As we journey through choppy waters, may we — like the peregrins, the wandering monks of the Celtic tradition — lift up our oars and learn to surrender to the compassionate hand of the Divine, and allow those spirit waters to guide us home.

Grace And Currach - Art By Jane Valencia

Pilgrimage In Your Own House

So, in a few short weeks I’ll be co-facilitating a workshop with my dear friend and colleague, Carol Spangler.  It’s entitled The Celtic Pilgrimage: A Daily Journey Into The Sacred, takes place on March 19 in Lacey, WA, and we’re both really excited about putting it together.

As the workshop date approaches I find myself reflecting on how any day can offer the opportunity for Pilgrimage ~ which for me, in this moment, means opening oneself to Mystery and surrender, and experiencing one’s life with new eyes, curious mind, open heart.

Yesterday, our movers took most of our things.

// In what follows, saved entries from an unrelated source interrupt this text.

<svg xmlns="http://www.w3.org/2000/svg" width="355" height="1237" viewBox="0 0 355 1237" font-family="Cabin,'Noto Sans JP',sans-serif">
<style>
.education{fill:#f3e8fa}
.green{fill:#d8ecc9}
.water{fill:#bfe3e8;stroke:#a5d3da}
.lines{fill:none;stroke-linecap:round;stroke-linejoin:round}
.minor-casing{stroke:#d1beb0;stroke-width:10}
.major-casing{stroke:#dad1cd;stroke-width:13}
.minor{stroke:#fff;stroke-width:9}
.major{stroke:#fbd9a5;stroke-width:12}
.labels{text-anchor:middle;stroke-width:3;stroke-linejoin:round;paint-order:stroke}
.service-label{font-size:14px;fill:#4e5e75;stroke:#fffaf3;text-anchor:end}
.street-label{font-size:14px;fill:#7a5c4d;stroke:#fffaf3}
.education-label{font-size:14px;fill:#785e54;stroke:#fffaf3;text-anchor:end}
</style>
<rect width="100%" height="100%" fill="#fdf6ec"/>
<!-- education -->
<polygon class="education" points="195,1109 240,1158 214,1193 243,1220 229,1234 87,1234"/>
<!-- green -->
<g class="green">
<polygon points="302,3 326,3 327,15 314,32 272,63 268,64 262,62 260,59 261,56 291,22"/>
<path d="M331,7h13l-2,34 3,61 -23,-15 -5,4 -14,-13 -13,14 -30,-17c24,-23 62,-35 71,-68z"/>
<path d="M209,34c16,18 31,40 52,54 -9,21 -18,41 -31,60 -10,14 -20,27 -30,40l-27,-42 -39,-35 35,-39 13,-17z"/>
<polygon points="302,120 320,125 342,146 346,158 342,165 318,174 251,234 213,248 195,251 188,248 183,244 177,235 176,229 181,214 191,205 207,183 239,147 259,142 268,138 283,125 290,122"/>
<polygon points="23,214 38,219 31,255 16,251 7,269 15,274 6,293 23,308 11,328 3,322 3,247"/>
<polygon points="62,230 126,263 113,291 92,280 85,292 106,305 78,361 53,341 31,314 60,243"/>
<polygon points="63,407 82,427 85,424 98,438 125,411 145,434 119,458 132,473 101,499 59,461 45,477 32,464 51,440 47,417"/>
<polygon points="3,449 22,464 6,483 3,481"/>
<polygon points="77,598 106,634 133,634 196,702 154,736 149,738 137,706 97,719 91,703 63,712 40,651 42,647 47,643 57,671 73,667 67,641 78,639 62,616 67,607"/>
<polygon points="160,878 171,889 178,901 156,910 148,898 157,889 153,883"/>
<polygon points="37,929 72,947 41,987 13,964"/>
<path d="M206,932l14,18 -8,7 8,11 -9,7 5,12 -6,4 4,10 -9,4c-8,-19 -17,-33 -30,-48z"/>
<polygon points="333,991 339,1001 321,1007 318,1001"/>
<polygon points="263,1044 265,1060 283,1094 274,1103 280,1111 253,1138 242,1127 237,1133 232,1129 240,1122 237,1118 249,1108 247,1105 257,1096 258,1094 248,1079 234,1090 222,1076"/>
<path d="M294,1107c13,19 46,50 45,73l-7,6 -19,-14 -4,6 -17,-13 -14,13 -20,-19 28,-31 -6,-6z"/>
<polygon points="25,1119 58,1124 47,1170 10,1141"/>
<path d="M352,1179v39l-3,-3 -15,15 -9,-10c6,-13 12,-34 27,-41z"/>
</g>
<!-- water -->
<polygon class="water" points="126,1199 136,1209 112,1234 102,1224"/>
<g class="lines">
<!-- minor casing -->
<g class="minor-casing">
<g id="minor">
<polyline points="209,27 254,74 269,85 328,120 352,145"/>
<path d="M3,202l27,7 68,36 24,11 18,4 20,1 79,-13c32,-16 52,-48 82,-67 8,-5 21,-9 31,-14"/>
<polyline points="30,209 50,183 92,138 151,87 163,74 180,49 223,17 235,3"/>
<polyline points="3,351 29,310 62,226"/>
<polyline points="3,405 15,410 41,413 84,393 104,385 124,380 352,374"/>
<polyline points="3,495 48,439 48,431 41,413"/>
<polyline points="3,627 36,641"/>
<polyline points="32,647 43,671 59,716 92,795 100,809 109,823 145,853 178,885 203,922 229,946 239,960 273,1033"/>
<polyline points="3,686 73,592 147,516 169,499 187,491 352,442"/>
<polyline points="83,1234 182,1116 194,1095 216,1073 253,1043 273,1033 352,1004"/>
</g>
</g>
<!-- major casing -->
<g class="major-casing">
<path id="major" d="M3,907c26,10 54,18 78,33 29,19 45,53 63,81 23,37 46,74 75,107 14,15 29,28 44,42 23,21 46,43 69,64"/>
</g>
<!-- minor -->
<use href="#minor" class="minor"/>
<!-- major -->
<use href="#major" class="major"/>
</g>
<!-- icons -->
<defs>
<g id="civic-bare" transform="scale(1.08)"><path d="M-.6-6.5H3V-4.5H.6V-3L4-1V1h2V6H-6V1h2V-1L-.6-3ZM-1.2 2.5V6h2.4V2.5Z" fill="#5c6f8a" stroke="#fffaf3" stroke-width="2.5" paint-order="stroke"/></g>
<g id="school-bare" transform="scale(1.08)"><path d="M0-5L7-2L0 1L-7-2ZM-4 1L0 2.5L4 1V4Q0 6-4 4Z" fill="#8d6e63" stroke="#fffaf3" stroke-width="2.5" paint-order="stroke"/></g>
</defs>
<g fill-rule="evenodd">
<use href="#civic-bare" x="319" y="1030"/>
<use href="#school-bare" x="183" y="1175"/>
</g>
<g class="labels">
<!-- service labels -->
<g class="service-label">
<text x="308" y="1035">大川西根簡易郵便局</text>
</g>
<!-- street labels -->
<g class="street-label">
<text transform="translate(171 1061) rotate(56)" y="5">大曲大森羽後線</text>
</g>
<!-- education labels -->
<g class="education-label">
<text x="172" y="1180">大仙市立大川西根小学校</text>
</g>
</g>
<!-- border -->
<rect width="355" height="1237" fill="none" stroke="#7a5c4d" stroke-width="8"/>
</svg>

Today we had planned to leave this house and head to a new chapter of our lives, up in Washington.  But snow threatens along the way, and anyway, our younger child is sick.  So here we are: our days empty, and my daughters and I are pretty much confined to our house.

On the face of it, it’s pretty depressing to be stuck in a mostly empty house, when all we want to do is get moving, get on with our lives, get on with completing a transition that has been on-going in some sense for the past three + years.

On the other hand, it’s just another opportunity to wriggle into the moment, and experience our everyday lives in the everyday setting of the past 1 1/2+ years in a cleansing emptiness.   What magic can we experience today?  What is opening already?

Last night my music partner, Deb, arrived with some of her furniture, and a couple of harps.  She and her partner are moving into this house, renting it from us.   Although the house is empty of most of my grandparents’ things at this point (they had it built in the ’30s, and it’s been in the family since then), Deb is keeping the old-fashioned painting and the large gilt mirror on the living room walls that have been there for more than 70 years.

Deb brought in some of her magic last night: harp art pictures, and various items that just take me to an enchanted cabin in the woods.  And so I find that the emptiness created by the movers taking everything away is now sprinkled with surprise – beautiful and fun things.  A few items that glow in the dark.

It is just as well that we aren’t ourselves moving right away.  Admit it to myself or not, I am exhausted.  Though our family knows this routine of packing up, moving, heading out ~ having repeated this process a few times in the past several years (and had all the boxes labeled and saved to help us) ~ it is just plain hard to move through the process.  Even though it has helped us learn well the lesson of living in and loving the present, of being flexible while also making choices.

We are moving to our passive solar home, though it is not yet completed.  It’s just as well that we are passing a few days here camping out in our own home, because we’ll be living an even more rustic life in our new house (the kitchen isn’t installed yet, though I think the wood stoves will be soon).   Of course we know how to live with a camp stove and no washing machine and how to sleep on floors,  but it’s nice to transition to that mode here, within a familiar framework, even as I cook solely with cast iron and a couple of pots ~ the pans and all the rest of the cookware off on their own journey.

I’m grateful that I kept a few of my medicinal herbs with me, and that we have a keyboard here (a friend’s) on which we can continue to make music.  As well as harps, chickens, and a few books.

Well, this is somewhat of a rambling, wandering post.  I’ll just finish off here, with a photo of our destination.  It just doesn’t seem real that what once was an idea, a dream that transformed into design, and then into the hard work of building (and navigating permits) is almost complete.  It just doesn’t seem real that the house works – the builders only use a very small space heater to help keep the place warm.  It just doesn’t seem real that we will soon be there.